I’ll go into some more detail as to how restarts currently work to clarify things.
The chat system is separated by clusters:
- main cluster (majority of channels, on 7 IPs)
- event cluster (large event channels, on 3 IPs)
- group cluster (on 2 IPs)
There are 3 edge servers per IP: 80, 443, 6667
During restarts, there is at most one box (IP) per cluster being restarted at any given time. Meaning, we can restart edges on a group server, event server, main server simultaneously but cannot restart edges on 2 main servers simultaneously. Each servers restart process takes ~15 minutes. The server will notify clients to reconnect at a constant rate over the course of those 15 minutes (the connection will be closed by the server ~30s after they are notified). This period of disconnecting clients one by one is how we avoid thundering herds, we do not notify all clients to reconnect at once.

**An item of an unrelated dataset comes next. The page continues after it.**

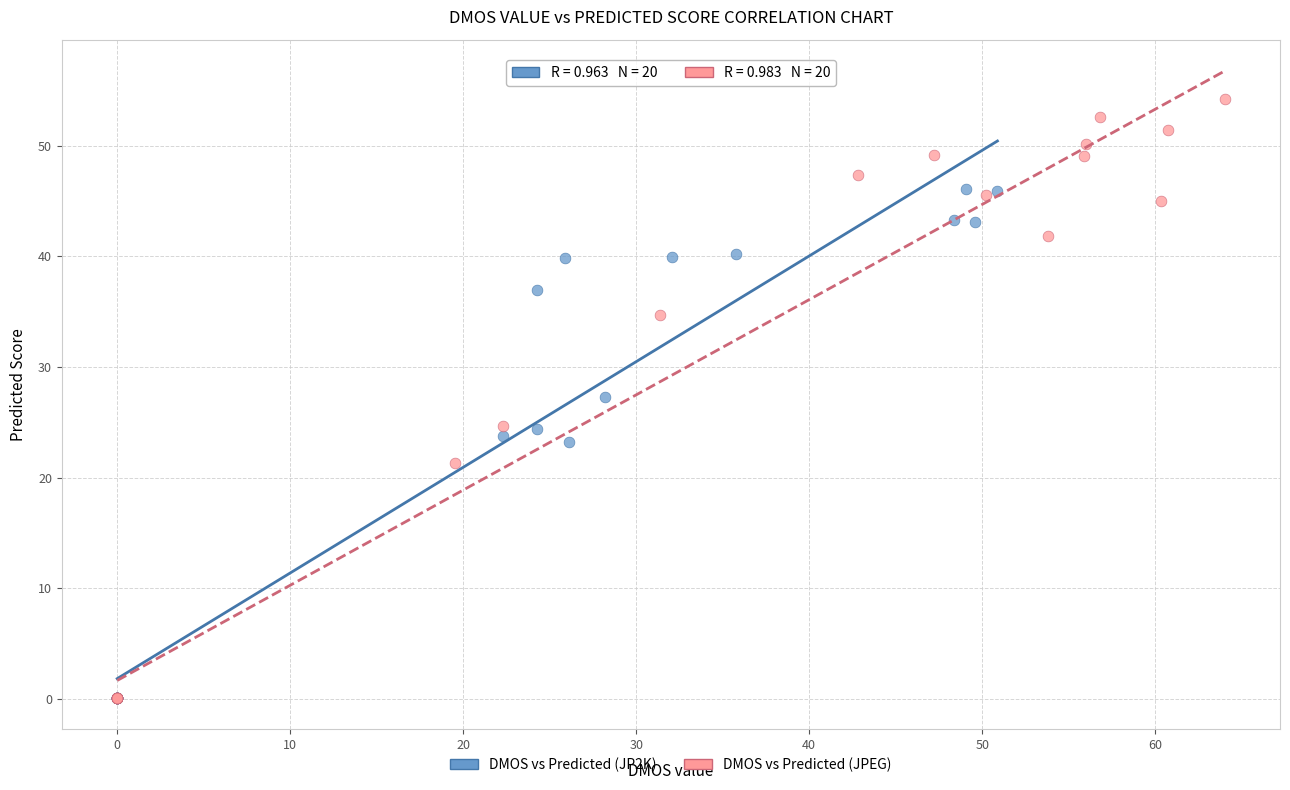

Which series has the widest spread of Y values?

DMOS vs Predicted (JPEG)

To restart all edge servers in the main cluster takes a minimum of 105 minutes currently. With that in mind, bots should distribute their connections between all servers so that when a given connection is disconnected, you only need to rejoin a subset of the rooms you care about. Obviously, over the course a full cluster restart you’ll need to rejoin all rooms, but you should never need to do full-restart (aka re-join all your channels immediately).
Its still potentially troublesome for bots considering the case where you get unlucky and get notified at the end of a 15 min interval, and then another connection is notified at the start of the next 15 min interval. You effectively have 2 connections restarting simultaneously, but its still not a full restart.
The arc of work to make restarts not affect users (aka no missed messages) is aimed at improving the restart experience for users (who largely only need to join a single room) and not bots which are connected to hundreds/thousands of rooms.
This unlocks the ability for us to iterate on our edge server without hesitation and start improving it. A large portion of the work we have planned are changes that have been requested via these forums.